Your real problem, and this father’s real problem is unbelief. Your unbelief is on full display whenever you face troubles and try everything in your power before finally, in desperation, turning to prayer and God. Of course Jesus can help. Of course Jesus will have mercy upon you. He always does. Just as he does for this boy.
This boy’s story is your story. You too have been under the power of the devil your whole life. You too have been deaf to Christ’s word. You too have been unable and unwilling to sing His praise. You too have been unwilling to submit to Jesus. Yet, you were brought to Jesus, and He took you by the hand and raised you up by the power of His Spirit. But you are also like this father. You continue to fall back into your original problem of unbelief. Because you constantly fall back into the same sins over and over, you begin to doubt and wonder if Jesus has had mercy on you and helped you. In the Spirit, you believe. Left to yourself, you do not. In the spirit you pray. Left to yourself, you do not. On and on it goes. You constantly waver, but Christ will always have mercy on you because He has had mercy upon you as He suffered, bled, and died.
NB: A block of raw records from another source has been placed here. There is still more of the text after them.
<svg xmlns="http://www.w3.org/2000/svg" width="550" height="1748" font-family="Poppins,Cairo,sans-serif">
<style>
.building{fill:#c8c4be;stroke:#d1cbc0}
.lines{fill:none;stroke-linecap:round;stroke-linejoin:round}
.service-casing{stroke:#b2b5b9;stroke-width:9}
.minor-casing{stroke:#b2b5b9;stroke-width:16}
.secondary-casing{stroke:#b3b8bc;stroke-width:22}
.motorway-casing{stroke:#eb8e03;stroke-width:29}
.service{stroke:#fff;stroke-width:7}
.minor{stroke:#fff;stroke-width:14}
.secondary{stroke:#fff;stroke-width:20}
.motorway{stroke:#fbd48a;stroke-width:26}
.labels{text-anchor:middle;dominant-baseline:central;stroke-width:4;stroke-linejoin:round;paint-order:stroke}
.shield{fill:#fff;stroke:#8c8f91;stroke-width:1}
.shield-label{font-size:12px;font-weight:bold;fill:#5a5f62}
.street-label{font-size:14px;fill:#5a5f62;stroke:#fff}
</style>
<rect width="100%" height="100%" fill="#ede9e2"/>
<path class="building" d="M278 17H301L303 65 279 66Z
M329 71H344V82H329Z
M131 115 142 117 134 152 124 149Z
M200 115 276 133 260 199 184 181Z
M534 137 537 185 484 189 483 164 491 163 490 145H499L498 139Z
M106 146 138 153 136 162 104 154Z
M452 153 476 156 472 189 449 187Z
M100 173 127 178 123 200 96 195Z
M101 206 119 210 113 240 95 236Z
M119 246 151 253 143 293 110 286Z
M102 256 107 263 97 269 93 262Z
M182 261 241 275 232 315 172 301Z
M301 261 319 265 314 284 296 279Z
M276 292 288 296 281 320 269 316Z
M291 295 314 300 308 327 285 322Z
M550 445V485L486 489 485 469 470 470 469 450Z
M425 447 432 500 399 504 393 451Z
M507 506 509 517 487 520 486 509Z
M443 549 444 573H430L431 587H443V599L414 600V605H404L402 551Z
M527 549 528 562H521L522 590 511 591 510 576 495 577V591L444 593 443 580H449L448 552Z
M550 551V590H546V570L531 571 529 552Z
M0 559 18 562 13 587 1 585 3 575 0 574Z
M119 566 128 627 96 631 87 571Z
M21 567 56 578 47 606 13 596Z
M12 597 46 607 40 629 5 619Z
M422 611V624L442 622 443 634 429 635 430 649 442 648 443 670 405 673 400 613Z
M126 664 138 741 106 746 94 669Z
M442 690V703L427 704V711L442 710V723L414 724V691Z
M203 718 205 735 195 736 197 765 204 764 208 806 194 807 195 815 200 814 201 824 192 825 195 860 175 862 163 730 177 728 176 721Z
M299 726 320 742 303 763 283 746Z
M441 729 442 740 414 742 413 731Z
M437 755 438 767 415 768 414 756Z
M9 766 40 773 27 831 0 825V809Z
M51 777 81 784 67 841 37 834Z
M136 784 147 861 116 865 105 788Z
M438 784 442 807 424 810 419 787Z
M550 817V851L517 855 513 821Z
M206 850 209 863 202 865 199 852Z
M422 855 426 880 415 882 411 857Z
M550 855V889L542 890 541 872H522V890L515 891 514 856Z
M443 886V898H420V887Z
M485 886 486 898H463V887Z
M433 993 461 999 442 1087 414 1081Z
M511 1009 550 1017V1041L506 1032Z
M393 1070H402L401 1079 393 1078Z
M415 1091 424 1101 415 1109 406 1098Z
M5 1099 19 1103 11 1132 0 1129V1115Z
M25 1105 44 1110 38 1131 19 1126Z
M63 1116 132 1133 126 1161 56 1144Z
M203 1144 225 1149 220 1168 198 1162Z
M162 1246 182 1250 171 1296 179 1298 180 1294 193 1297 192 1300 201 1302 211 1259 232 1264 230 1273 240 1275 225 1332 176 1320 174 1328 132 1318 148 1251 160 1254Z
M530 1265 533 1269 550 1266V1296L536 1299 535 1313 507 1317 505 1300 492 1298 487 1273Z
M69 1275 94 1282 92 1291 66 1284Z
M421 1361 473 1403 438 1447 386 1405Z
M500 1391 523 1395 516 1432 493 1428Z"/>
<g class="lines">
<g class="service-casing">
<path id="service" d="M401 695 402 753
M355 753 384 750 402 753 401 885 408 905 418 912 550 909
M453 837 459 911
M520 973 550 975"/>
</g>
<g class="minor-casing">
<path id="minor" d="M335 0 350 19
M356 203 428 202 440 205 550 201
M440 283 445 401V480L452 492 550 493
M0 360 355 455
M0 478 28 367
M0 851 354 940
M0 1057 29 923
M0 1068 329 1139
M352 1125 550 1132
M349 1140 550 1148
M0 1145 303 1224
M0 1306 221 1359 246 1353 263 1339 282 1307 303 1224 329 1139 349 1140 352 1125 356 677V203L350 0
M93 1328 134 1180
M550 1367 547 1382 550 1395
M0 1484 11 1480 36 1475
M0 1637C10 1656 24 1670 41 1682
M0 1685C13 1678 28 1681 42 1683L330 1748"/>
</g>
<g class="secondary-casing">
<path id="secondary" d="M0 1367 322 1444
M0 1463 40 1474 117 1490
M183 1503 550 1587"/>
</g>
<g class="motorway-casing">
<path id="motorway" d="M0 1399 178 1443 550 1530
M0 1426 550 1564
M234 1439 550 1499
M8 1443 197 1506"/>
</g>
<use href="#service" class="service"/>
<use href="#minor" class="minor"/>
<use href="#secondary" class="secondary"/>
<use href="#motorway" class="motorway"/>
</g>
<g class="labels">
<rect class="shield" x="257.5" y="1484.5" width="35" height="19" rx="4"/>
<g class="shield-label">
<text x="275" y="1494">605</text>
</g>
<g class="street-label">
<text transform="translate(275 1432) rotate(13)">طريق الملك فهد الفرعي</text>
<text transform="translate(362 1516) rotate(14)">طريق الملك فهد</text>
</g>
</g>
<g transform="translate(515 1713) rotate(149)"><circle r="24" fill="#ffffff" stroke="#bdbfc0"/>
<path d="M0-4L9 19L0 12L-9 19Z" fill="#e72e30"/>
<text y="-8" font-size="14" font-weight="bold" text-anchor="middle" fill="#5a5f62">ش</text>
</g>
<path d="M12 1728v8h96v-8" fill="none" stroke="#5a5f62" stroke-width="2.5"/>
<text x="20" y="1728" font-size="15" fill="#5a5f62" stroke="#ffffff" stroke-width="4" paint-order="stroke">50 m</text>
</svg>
Brother and sister, your even though you constantly and continually waver between faith and unfaith, your faith in Jesus is never in vain. Your faith in Jesus is not empty. Your faith in Jesus is not worthless because the Jesus you trust in is not vain, empty, or worthless. Jesus is the One who can and does break the darkness, free the prisoners, and brings you from death to life, from unbelief to faith. Amen.
The peace of God, which surpasses all understanding, will guard your hearts and minds in Christ Jesus. Amen.